Anyone who has been near a news rack knows that one of the major stories in the world today is the birth of South Sudan as a nation, rising out of an ocean of bloodshed and oppression over the past few decades. So here is a short test for news consumers (and for editors):
True or false: The bloodshed in this land has been rooted in ethnic and tribal tensions, even in the Darfur region in which Muslims who are black have been crushed by northern Muslims who are Arabs.
True or false: The conflict in this land has been rooted in economic factors, including the Arab north's desire to hang on to major oil fields.
True or false: The violence has been caused by religious tensions, in part due to the actions of the Islamist regime in the north (mostly Arab) to force conversions upon Christian and Animist believers (mostly Africans).
True or false: The answer to all of these questions is "true."
The answer, of course, is "true" in each case.
This civil war has been about blood, oil and religion. There is no way to grasp the importance of the story without dealing with each of these factors. That's why your GetReligionistas went out of our way to praise a recent New York Times report that did an unusually fine and balanced (but not perfect) job of walking American readers through this hellish labyrinth.
We know that it's hard work to cover a story this complex in a small amount of ink. However, one of the mantras of GetReligion is that it is impossible to understand how the world really works without taking religion seriously. That's why we praise journalists who do that and, well, snipe at those who do not.
So here we are on THE DAY, the day in which South Sudan is officially recognized as a nation -- a primary foreign policy goal of the White House in the past two administrations. You would think that this is the day in which the lead story on this issue needs to get the true or false test straight.
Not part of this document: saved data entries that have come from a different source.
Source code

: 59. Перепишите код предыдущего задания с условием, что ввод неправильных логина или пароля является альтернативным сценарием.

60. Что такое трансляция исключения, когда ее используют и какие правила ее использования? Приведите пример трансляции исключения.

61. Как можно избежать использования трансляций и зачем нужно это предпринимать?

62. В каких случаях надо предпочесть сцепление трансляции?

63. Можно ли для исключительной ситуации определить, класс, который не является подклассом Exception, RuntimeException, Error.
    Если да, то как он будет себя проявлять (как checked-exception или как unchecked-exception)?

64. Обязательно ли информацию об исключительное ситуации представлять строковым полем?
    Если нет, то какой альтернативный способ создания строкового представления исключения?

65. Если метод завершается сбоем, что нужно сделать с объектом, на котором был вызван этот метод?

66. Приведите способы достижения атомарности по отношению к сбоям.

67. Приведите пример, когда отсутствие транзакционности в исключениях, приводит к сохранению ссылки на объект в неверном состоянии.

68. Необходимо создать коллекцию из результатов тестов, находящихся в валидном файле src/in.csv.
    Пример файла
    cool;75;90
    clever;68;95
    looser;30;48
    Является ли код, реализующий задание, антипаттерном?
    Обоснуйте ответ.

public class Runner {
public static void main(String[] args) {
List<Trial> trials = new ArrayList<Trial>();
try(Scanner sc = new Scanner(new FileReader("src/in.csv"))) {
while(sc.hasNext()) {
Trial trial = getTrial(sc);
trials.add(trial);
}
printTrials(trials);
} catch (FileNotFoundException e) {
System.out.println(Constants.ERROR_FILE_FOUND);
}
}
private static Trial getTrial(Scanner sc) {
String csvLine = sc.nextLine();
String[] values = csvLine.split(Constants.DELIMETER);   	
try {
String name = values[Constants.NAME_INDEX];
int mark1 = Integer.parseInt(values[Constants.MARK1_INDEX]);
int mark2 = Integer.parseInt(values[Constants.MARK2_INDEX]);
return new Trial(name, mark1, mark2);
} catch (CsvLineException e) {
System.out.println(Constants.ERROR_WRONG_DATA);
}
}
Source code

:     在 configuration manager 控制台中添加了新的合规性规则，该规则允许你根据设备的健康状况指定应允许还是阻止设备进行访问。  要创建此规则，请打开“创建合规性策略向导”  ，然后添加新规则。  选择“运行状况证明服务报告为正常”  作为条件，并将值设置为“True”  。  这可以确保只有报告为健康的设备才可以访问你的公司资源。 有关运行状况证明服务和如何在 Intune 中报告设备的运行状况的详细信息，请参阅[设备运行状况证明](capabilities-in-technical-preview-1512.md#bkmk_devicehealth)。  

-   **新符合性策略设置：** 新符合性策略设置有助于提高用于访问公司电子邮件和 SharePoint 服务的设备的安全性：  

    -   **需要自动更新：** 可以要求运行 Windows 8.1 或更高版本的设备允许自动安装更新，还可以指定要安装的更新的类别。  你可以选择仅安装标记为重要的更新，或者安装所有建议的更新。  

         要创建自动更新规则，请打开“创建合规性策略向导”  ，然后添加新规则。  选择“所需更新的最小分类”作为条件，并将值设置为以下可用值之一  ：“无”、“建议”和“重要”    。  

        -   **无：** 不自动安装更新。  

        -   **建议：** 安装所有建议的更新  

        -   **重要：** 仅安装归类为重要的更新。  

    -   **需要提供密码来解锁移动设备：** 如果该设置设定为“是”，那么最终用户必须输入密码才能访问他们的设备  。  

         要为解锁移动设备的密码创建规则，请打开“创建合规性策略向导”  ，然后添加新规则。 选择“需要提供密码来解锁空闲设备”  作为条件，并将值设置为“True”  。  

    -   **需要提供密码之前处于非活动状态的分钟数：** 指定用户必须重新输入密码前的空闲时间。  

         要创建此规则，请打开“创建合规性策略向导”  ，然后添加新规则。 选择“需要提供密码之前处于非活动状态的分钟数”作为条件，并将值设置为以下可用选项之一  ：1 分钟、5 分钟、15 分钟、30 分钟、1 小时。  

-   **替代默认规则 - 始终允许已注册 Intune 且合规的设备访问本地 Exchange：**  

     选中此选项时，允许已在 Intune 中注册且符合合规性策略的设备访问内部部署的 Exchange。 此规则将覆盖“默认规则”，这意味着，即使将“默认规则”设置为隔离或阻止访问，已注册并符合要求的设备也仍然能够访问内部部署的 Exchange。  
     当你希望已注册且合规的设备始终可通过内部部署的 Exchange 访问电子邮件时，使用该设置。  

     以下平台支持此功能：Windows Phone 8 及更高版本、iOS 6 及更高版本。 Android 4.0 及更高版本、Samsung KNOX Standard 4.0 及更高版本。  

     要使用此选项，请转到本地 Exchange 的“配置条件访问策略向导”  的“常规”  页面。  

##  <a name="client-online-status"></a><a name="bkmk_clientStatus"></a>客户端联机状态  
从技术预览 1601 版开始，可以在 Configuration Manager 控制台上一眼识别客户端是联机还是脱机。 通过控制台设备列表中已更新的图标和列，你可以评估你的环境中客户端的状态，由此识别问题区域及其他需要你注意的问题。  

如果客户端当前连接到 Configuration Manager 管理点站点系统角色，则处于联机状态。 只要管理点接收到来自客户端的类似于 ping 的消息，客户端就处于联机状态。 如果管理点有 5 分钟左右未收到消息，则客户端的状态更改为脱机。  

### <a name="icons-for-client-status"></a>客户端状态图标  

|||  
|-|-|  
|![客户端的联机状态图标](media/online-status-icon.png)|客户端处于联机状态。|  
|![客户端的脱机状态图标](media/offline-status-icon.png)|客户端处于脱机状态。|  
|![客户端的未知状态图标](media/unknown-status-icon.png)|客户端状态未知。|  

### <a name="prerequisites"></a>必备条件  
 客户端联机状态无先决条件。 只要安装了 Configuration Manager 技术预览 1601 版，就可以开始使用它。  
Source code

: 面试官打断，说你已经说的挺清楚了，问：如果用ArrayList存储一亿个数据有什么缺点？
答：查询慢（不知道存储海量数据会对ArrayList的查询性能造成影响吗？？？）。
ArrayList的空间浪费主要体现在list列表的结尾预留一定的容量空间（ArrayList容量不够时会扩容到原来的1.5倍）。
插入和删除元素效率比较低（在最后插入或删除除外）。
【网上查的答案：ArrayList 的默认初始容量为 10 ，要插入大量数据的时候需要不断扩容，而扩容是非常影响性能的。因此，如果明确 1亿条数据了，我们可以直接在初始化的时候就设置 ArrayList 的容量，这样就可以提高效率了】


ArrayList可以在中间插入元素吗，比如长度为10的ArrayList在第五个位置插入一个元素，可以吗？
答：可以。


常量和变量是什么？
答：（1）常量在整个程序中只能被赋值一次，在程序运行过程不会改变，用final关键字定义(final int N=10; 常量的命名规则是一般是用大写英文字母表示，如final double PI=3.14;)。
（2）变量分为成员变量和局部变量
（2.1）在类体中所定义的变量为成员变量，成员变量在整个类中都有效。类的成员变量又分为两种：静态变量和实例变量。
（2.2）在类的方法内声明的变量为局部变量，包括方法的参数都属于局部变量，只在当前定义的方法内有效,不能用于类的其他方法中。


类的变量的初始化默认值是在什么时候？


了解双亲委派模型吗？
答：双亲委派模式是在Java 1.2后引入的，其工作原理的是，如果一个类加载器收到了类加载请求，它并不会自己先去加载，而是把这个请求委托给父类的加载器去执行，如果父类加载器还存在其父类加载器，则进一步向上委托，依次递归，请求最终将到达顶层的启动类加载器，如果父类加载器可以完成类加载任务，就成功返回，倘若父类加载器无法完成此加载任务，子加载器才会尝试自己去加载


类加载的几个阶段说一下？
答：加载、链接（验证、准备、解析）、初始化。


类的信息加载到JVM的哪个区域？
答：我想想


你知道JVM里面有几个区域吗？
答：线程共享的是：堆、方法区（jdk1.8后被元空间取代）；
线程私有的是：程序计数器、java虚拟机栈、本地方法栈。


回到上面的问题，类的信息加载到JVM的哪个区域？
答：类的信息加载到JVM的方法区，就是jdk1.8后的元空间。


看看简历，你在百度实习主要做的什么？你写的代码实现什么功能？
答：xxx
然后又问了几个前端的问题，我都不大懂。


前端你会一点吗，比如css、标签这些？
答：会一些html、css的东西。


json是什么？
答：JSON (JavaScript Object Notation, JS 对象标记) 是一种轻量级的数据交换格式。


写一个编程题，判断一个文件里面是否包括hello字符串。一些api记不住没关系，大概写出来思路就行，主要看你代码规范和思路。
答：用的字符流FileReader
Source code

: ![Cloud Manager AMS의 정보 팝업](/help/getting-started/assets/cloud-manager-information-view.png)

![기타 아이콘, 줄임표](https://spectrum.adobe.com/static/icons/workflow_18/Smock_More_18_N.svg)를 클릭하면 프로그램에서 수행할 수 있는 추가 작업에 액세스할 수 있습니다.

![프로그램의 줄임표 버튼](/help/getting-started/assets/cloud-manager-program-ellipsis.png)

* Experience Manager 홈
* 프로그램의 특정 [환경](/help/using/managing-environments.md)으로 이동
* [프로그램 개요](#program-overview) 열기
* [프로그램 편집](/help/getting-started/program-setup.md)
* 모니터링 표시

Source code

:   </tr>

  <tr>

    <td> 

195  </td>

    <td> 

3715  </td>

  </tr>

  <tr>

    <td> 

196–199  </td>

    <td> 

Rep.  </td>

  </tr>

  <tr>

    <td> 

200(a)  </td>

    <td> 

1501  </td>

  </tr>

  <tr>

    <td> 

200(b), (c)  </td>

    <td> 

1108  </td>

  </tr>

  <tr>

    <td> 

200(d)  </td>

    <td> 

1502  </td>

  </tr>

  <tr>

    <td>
You would think wrong if the newspaper on your doorstep was the Washington Post. So what was all of this bloodshed about?
Sudanese President Omar Hassan al-Bashir is expected to attend Saturday’s ceremony. He has promised to accept the oil-rich south’s secession, after initially balking at losing a Texas-size region that had provided much of his government’s revenue.
But the north and south are divided over key issues that were supposed to be resolved by now under the peace accord. They include how to fully demarcate the border, divide oil revenue and determine which side will control the disputed region of Abyei.
And northern Sudan is still riven with conflicts. Peace in the Darfur region remains elusive. A month ago, the Sudanese began bombing Southern Kordofan, an oil-producing state that will also remain part of Sudan. Anti-government fighters in the area mostly belong to the Nuba, a non-Arab group made up of northerners who sided with the southern rebels during the 21-year war.
You can just feel the tensions, right? Or how about this tiny hint toward the end at the depths of the conflict here, one that many have called the most overlooked tragedy in the recent history of our planet. The word "genocide"? Yes, people have been using that term for a long time, on the left and the right, and with good cause.
Thus, we are told:
The 2005 peace accord ended a grinding war between the largely Arab, Islamic northerners and the southerners, who are mainly Christian and animist and had long complained of discrimination.
That's that. Good night, all. Two million dead? Four million displaced?
Perhaps the story covering the actual event will be better? So far, the Post is going with this short story from the Associated Press.
UPDATE: Believe it or not, today's story is just as haunted. If anything, the religion-shaped hole is even bigger.
Contrast that short Post piece today with this longer story in the Times, in which religious themes -- historical and current -- are everywhere.